═══ Data extracts ═══

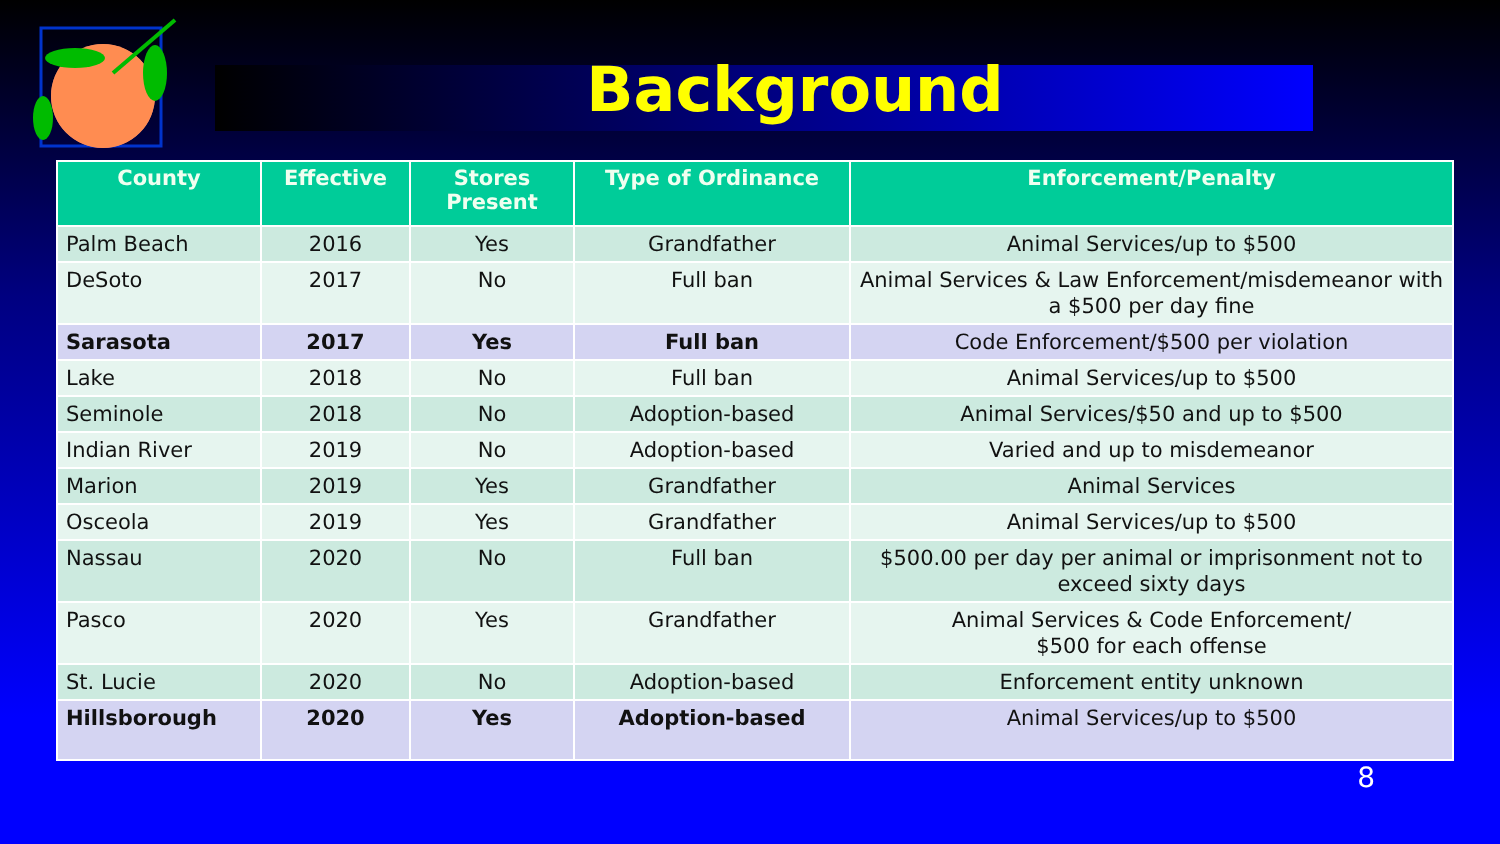Background
| County | Effective | Stores Present | Type of Ordinance | Enforcement/Penalty |
| --- | --- | --- | --- | --- |
| Palm Beach | 2016 | Yes | Grandfather | Animal Services/up to $500 |
| DeSoto | 2017 | No | Full ban | Animal Services & Law Enforcement/misdemeanor with a $500 per day fine |
| Sarasota | 2017 | Yes | Full ban | Code Enforcement/$500 per violation |
| Lake | 2018 | No | Full ban | Animal Services/up to $500 |
| Seminole | 2018 | No | Adoption-based | Animal Services/$50 and up to $500 |
| Indian River | 2019 | No | Adoption-based | Varied and up to misdemeanor |
| Marion | 2019 | Yes | Grandfather | Animal Services |
| Osceola | 2019 | Yes | Grandfather | Animal Services/up to $500 |
| Nassau | 2020 | No | Full ban | $500.00 per day per animal or imprisonment not to exceed sixty days |
| Pasco | 2020 | Yes | Grandfather | Animal Services & Code Enforcement/ $500 for each offense |
| St. Lucie | 2020 | No | Adoption-based | Enforcement entity unknown |
| Hillsborough | 2020 | Yes | Adoption-based | Animal Services/up to $500 |
8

═══

* _Goal of the exercise_: Exact copies of the entries above are needed, with every picture removed.

* _Completed exercise_:
Background
| County | Effective | Stores Present | Type of Ordinance | Enforcement/Penalty |
| --- | --- | --- | --- | --- |
| Palm Beach | 2016 | Yes | Grandfather | Animal Services/up to $500 |
| DeSoto | 2017 | No | Full ban | Animal Services & Law Enforcement/misdemeanor with a $500 per day fine |
| Sarasota | 2017 | Yes | Full ban | Code Enforcement/$500 per violation |
| Lake | 2018 | No | Full ban | Animal Services/up to $500 |
| Seminole | 2018 | No | Adoption-based | Animal Services/$50 and up to $500 |
| Indian River | 2019 | No | Adoption-based | Varied and up to misdemeanor |
| Marion | 2019 | Yes | Grandfather | Animal Services |
| Osceola | 2019 | Yes | Grandfather | Animal Services/up to $500 |
| Nassau | 2020 | No | Full ban | $500.00 per day per animal or imprisonment not to exceed sixty days |
| Pasco | 2020 | Yes | Grandfather | Animal Services & Code Enforcement/ $500 for each offense |
| St. Lucie | 2020 | No | Adoption-based | Enforcement entity unknown |
| Hillsborough | 2020 | Yes | Adoption-based | Animal Services/up to $500 |
8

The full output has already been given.